2018年も残すところあと20日を切った。冬のボーナスで懐が暖かいビジネスパーソンが少なくないこの時季。「もうちょっと増やそうか」と年末ジャンボ宝くじを買ったり、有馬記念の馬券を買ったり...... 株式投資を考えている人もいるかもしれない。
そんななか、株式市場のもっぱらの関心は12月19日に新規上場を控えた「ソフトバンク」株だ。親会社のソフトバンクグループが最大2兆6000億円を売り出す、過去最大の上場案件とされる。国内で約9割が売り出され、その大半が個人投資家に販売される計画というから、注目されるのも無理はない。
旭化成株、1184円で買った!
一般的に企業が株式を新規公開(IPO)する場合、実施時期が問題となる。なぜなら上場する企業側としては、上場益が大きいほうがいいわけで、なるべく高く売り出しできる時期を、まず考える。
日本経済の現状を考えると、来年(2019年)1月に戦後最長の景気拡大が見込まれ、日経平均株価も2万円台で推移しているなど、良好な状況にある。また、12月は冬のボーナス時期にあたり、ソフトバンク株の主たる売却対象となるサラリーマンにとっては懐の暖かい時期でもある。
とはいえ、このことは株式を購入する個人株主からすると、高値づかみをする危険性をもはらんでいるともいえる。
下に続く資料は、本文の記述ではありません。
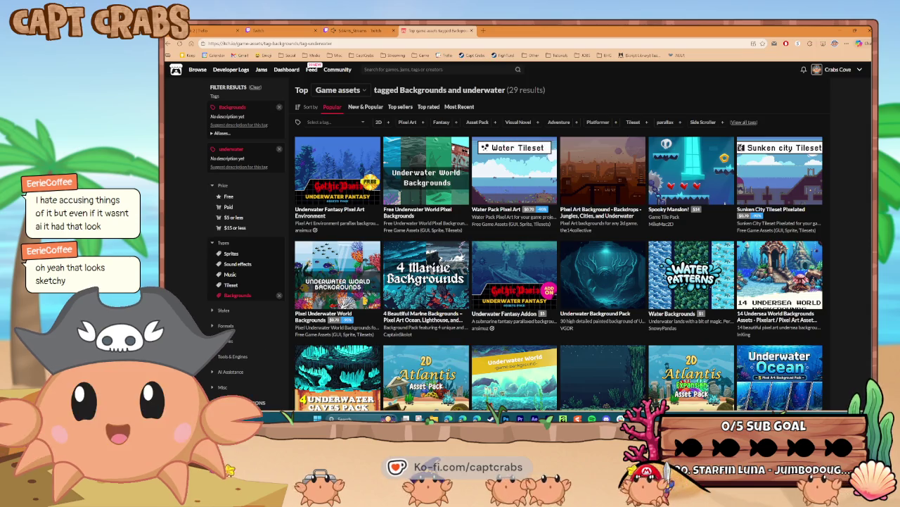
key(alt+Tab)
「高値づかみ」の例には、日本郵政株がある。2015年11月4日に上場した日本郵政は、初値は1631円と売り出し価格(1株1400円)を上回ったが、翌16年2月には売り出し価格を下回った。現在(18年12月12日終値)も1312円と、さっぱりだ。もちろん、ソフトバンク株が必ずしもそうなるとは限らないが......。
それもあって、また、これまでの経験からしても基本的に新規上場株には手を出さないようにしている。どうしても買いたい場合は、上場時は見送り、半年とか1年くらいの時間を置き、株価が落ち着いて下値が見えた段階で購入するようにしている。
ソフトバンクの売り出し価格は1株1500円。旭化成株はそれより安く買えるし、わざわざ危険をはらんでいる銘柄に手を出すこともあるまい。
そういうわけで、今回は新規上場のソフトバンク株ではなく、これまで検討してきた「旭化成」株を12月6日に1184円で100株購入した。旭化成は業績がいいにもかかわらず、日経平均株価の下げとあいまって、年初来安値(18年12月6日、1166円50銭)近辺にあった。